Prior to the pandemic, I was already working from home so I’ve always spent time in isolation, especially when working on a new collection. Being in isolation is usually the most optimal work set up for me. I think the only difference is that this time around, it’s a little more challenging to feel inspired. That said, I’ve really been banking on 'inward trips' to fuel my creativity and have had to be more resourceful in finding ways to get inspired. I think this forced isolation has also driven us to reflect deeper on the brand’s purpose and re-evaluate the pieces that we put out. If anything, I think we’ve become even more mindful.

Given everything that's happened, how do you recharge and make room for new energy?
I run as often as I can as this clears my mind and improves my overall mood while helping me practice being present.
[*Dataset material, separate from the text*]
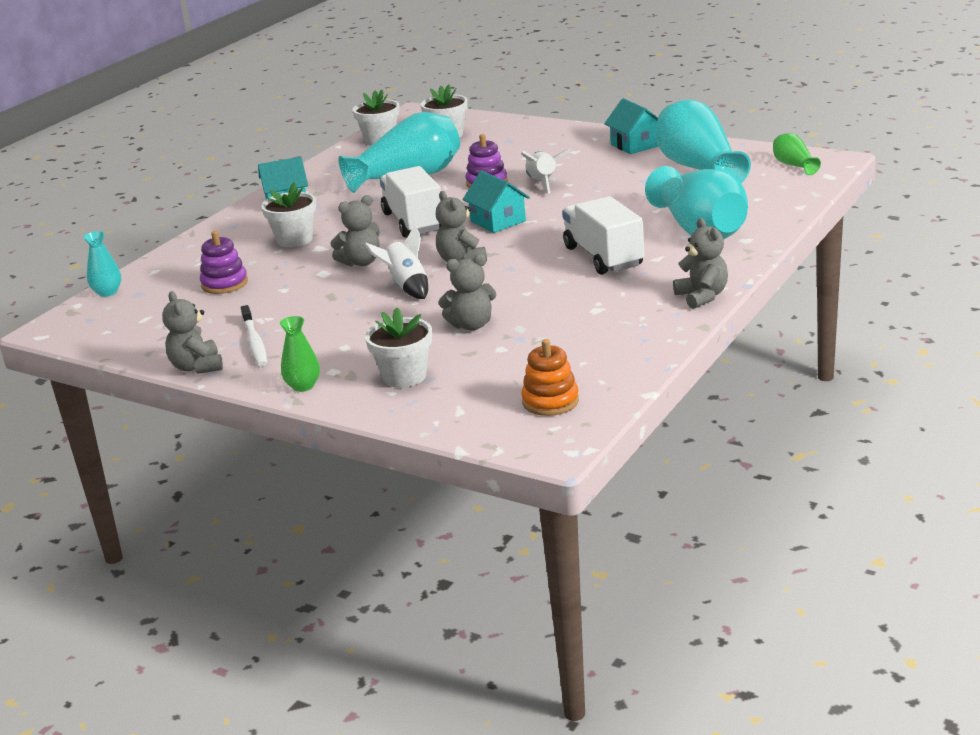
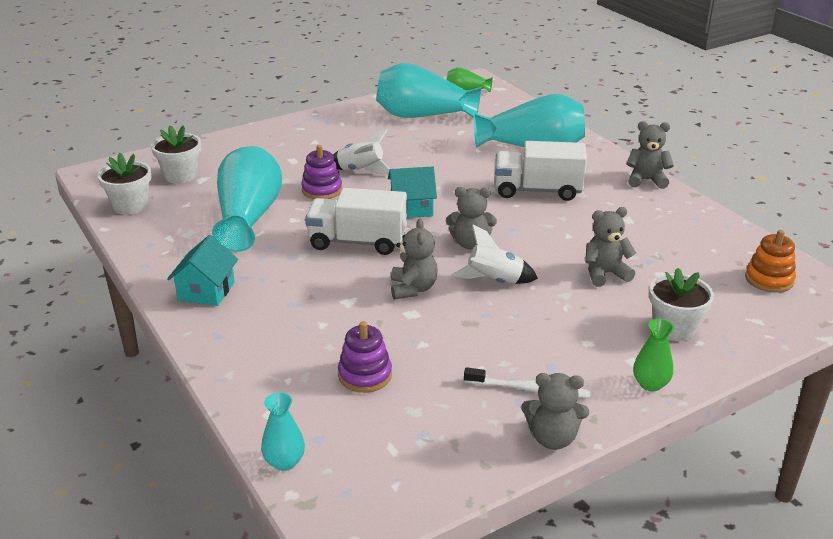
camera: 65 degrees left, 5 degrees up
(294, 239) = (309, 309): white flower pot -> none
(471, 325) = (605, 274): grey teddy bear -> grey teddy bear turned 120 degrees counterclockwise
(635, 145) = (342, 120): turquoise house -> none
I also spend a lot of quiet time alone listening to lectures from the Here & Now podcast and reflecting on how I can apply it to my daily life, spending time with my dogs, and giving myself time and space to just be.

Your latest collection plays around with ideas of consciousness and inner peace. What about those ideas spoke to you?
During the lockdown, I found myself looking for tools to cope. I started listening to Ram Dass’ Here & Now podcast and was moved by his teachings on consciousness. In one of his lectures he talks about “awakening out of the illusion of our separateness and becoming one sharing in the universal consciousness.” I thought about how fitting that was as we were all forced into isolation, confused, and struggling to make sense of things. Since we were all going through the same thing together, we could all empathise with each other more deeply. I wanted our designs to capture our collective consciousness and the oneness that comes out of the awareness of our shared experience.

Many of us used the period as an opportunity to go on trips within, reflecting on how we can help others and what part we play in all this. We wanted the collection to mirror that collective journey to self-awareness.

Lastly, how do you hope your pieces are incorporated into the post-pandemic lives of your Strange Mercy customers?
I’m hoping we’re still very much a part of our customer’s lives and that our pieces continue to bring them a sense of hope across any situation they find themselves in. When coming up with new pieces, we always keep in mind that our designs are universal, timeless, and transcendent. It’s always the best feeling when we see our customers still wearing pieces from our first collection. This just validates the idea that our pieces are always present and relatable no matter the circumstance. ︎





Sam Potenciano is a former magazine editor and stylist currently doing creative odd jobs in Manila.